━━━ INPUT DATA ━━━
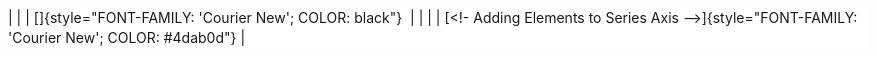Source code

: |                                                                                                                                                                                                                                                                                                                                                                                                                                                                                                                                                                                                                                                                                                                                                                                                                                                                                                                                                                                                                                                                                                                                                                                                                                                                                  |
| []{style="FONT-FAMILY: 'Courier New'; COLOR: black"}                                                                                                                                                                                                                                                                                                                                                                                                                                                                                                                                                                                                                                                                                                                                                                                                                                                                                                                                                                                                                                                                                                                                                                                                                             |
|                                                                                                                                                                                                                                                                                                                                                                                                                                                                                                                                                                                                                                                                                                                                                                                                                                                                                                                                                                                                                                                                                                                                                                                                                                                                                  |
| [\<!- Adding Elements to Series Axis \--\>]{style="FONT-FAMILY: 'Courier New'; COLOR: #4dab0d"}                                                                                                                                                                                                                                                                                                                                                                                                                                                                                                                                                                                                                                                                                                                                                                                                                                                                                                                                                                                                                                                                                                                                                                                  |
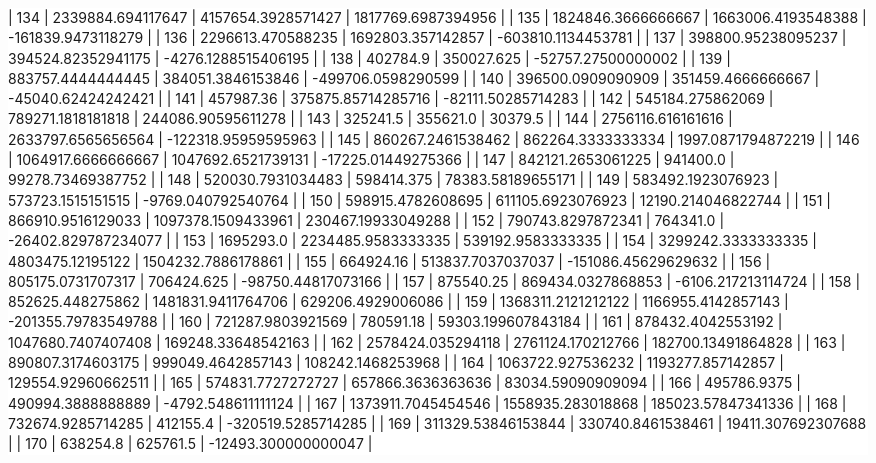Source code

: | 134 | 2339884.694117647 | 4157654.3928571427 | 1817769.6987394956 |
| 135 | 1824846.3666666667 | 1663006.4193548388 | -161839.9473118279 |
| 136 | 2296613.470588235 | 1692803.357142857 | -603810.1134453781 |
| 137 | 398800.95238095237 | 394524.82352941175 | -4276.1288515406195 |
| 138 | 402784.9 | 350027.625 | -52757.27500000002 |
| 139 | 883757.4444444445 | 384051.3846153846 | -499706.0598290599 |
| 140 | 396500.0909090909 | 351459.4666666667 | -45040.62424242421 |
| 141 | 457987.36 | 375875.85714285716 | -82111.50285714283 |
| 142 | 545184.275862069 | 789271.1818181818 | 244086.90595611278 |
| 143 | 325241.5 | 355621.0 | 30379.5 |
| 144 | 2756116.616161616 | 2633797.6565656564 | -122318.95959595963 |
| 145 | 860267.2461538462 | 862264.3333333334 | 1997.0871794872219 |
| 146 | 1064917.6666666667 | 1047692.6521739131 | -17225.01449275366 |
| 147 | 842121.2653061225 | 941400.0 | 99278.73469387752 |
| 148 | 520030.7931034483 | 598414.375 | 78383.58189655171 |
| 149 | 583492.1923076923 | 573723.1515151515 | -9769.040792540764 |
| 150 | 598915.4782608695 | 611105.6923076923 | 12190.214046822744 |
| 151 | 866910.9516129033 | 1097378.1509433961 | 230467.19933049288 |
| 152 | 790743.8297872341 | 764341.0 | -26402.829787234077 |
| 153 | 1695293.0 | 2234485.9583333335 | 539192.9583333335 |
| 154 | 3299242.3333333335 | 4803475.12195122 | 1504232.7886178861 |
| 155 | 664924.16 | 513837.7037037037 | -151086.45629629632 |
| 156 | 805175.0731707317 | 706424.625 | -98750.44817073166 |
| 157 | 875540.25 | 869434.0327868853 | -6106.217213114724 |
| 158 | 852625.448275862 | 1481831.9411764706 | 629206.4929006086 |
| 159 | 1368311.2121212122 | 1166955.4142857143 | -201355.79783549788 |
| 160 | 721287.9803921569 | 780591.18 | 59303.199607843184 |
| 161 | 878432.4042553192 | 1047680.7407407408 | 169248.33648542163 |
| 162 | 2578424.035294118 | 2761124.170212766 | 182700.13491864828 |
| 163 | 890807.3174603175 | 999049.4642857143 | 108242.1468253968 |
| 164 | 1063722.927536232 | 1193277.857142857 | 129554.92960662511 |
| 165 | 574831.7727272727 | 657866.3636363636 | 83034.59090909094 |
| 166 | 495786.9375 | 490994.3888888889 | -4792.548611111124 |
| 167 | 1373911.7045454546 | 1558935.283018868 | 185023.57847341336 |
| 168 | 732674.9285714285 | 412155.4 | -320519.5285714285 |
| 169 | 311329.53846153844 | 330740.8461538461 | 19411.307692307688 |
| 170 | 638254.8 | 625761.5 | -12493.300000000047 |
━━━
Copy word for word the stretch of entries above from the line that has "598414.375 | 78383.58189655171 |" through the line that has "490994.3888888889 | -4792.548611111124 |", both ends included, and nothing outside it.

| 148 | 520030.7931034483 | 598414.375 | 78383.58189655171 |
| 149 | 583492.1923076923 | 573723.1515151515 | -9769.040792540764 |
| 150 | 598915.4782608695 | 611105.6923076923 | 12190.214046822744 |
| 151 | 866910.9516129033 | 1097378.1509433961 | 230467.19933049288 |
| 152 | 790743.8297872341 | 764341.0 | -26402.829787234077 |
| 153 | 1695293.0 | 2234485.9583333335 | 539192.9583333335 |
| 154 | 3299242.3333333335 | 4803475.12195122 | 1504232.7886178861 |
| 155 | 664924.16 | 513837.7037037037 | -151086.45629629632 |
| 156 | 805175.0731707317 | 706424.625 | -98750.44817073166 |
| 157 | 875540.25 | 869434.0327868853 | -6106.217213114724 |
| 158 | 852625.448275862 | 1481831.9411764706 | 629206.4929006086 |
| 159 | 1368311.2121212122 | 1166955.4142857143 | -201355.79783549788 |
| 160 | 721287.9803921569 | 780591.18 | 59303.199607843184 |
| 161 | 878432.4042553192 | 1047680.7407407408 | 169248.33648542163 |
| 162 | 2578424.035294118 | 2761124.170212766 | 182700.13491864828 |
| 163 | 890807.3174603175 | 999049.4642857143 | 108242.1468253968 |
| 164 | 1063722.927536232 | 1193277.857142857 | 129554.92960662511 |
| 165 | 574831.7727272727 | 657866.3636363636 | 83034.59090909094 |
| 166 | 495786.9375 | 490994.3888888889 | -4792.548611111124 |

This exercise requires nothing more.